WORK TO BE COMPLETED
Write out the rows word for word, everything from the very first line down to the line that contains "e finalizou de forma precisa.", with that line included.
AVAILABLE DATA START
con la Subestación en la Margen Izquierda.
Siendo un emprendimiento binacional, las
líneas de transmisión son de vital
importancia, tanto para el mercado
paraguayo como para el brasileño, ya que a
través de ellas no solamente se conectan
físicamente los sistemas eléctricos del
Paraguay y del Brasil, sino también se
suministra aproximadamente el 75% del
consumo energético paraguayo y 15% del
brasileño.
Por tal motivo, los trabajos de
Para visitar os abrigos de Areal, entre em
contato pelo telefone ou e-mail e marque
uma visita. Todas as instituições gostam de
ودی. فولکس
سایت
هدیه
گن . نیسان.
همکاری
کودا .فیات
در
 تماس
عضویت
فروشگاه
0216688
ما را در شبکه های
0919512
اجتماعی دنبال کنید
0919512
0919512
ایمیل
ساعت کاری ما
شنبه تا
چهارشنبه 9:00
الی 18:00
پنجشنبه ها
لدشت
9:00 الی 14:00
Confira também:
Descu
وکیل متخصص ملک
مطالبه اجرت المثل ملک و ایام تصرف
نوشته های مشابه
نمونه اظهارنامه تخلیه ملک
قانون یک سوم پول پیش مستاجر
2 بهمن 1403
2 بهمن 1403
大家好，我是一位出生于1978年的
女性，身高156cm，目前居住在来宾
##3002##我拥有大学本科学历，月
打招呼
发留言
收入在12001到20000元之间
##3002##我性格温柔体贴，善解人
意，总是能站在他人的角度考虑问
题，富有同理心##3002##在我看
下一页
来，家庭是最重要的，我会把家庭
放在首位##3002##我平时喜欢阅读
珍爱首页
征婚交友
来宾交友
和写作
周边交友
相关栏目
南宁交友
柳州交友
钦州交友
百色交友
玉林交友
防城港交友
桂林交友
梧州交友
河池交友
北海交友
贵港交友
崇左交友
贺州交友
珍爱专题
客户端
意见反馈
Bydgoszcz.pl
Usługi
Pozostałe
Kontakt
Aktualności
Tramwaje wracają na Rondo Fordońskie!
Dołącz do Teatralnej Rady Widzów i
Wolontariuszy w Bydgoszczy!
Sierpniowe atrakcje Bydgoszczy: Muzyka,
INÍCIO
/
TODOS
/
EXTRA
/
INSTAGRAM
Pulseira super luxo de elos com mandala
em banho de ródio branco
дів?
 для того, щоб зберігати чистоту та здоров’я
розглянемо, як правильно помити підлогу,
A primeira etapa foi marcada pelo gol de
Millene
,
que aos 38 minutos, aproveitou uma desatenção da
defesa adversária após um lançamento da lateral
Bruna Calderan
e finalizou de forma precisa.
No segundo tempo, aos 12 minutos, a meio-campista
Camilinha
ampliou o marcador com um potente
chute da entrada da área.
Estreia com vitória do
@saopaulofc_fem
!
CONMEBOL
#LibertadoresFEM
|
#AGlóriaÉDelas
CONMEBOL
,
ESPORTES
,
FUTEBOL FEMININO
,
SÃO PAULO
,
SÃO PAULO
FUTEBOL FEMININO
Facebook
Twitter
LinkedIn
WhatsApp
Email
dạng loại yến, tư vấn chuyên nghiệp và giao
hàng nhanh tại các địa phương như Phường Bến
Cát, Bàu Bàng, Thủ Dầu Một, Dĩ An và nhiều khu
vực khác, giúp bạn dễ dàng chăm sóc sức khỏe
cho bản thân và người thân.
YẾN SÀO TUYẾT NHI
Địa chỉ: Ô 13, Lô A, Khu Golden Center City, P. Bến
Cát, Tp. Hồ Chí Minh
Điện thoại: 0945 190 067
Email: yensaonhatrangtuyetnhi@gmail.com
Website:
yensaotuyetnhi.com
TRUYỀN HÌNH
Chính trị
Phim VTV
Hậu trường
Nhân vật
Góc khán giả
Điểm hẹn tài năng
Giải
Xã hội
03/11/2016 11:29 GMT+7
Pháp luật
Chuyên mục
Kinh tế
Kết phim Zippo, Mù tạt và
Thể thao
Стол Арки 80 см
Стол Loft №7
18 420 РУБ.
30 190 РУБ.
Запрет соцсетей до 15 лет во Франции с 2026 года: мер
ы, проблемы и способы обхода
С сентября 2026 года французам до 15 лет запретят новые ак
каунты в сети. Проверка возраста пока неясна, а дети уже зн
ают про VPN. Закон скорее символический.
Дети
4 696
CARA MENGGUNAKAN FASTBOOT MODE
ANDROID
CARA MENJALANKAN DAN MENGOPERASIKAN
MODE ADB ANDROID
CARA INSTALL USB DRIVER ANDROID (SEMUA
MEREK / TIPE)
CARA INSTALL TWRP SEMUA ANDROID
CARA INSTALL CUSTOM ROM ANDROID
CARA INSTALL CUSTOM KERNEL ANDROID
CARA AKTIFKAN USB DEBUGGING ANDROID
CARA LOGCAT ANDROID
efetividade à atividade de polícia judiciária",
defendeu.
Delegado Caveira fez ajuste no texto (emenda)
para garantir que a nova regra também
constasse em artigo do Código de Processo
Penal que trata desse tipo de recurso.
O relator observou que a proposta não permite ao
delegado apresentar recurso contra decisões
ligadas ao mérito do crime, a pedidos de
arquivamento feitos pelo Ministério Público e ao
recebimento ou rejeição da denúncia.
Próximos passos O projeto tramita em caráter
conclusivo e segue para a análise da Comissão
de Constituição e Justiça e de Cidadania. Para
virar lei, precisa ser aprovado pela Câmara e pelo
AVAILABLE DATA END
ANSWER FOR THIS EXERCISE
con la Subestación en la Margen Izquierda.
Siendo un emprendimiento binacional, las
líneas de transmisión son de vital
importancia, tanto para el mercado
paraguayo como para el brasileño, ya que a
través de ellas no solamente se conectan
físicamente los sistemas eléctricos del
Paraguay y del Brasil, sino también se
suministra aproximadamente el 75% del
consumo energético paraguayo y 15% del
brasileño.
Por tal motivo, los trabajos de
Para visitar os abrigos de Areal, entre em
contato pelo telefone ou e-mail e marque
uma visita. Todas as instituições gostam de
ودی. فولکس
سایت
هدیه
گن . نیسان.
همکاری
کودا .فیات
در
 تماس
عضویت
فروشگاه
0216688
ما را در شبکه های
0919512
اجتماعی دنبال کنید
0919512
0919512
ایمیل
ساعت کاری ما
شنبه تا
چهارشنبه 9:00
الی 18:00
پنجشنبه ها
لدشت
9:00 الی 14:00
Confira também:
Descu
وکیل متخصص ملک
مطالبه اجرت المثل ملک و ایام تصرف
نوشته های مشابه
نمونه اظهارنامه تخلیه ملک
قانون یک سوم پول پیش مستاجر
2 بهمن 1403
2 بهمن 1403
大家好，我是一位出生于1978年的
女性，身高156cm，目前居住在来宾
##3002##我拥有大学本科学历，月
打招呼
发留言
收入在12001到20000元之间
##3002##我性格温柔体贴，善解人
意，总是能站在他人的角度考虑问
题，富有同理心##3002##在我看
下一页
来，家庭是最重要的，我会把家庭
放在首位##3002##我平时喜欢阅读
珍爱首页
征婚交友
来宾交友
和写作
周边交友
相关栏目
南宁交友
柳州交友
钦州交友
百色交友
玉林交友
防城港交友
桂林交友
梧州交友
河池交友
北海交友
贵港交友
崇左交友
贺州交友
珍爱专题
客户端
意见反馈
Bydgoszcz.pl
Usługi
Pozostałe
Kontakt
Aktualności
Tramwaje wracają na Rondo Fordońskie!
Dołącz do Teatralnej Rady Widzów i
Wolontariuszy w Bydgoszczy!
Sierpniowe atrakcje Bydgoszczy: Muzyka,
INÍCIO
/
TODOS
/
EXTRA
/
INSTAGRAM
Pulseira super luxo de elos com mandala
em banho de ródio branco
дів?
 для того, щоб зберігати чистоту та здоров’я
розглянемо, як правильно помити підлогу,
A primeira etapa foi marcada pelo gol de
Millene
,
que aos 38 minutos, aproveitou uma desatenção da
defesa adversária após um lançamento da lateral
Bruna Calderan
e finalizou de forma precisa.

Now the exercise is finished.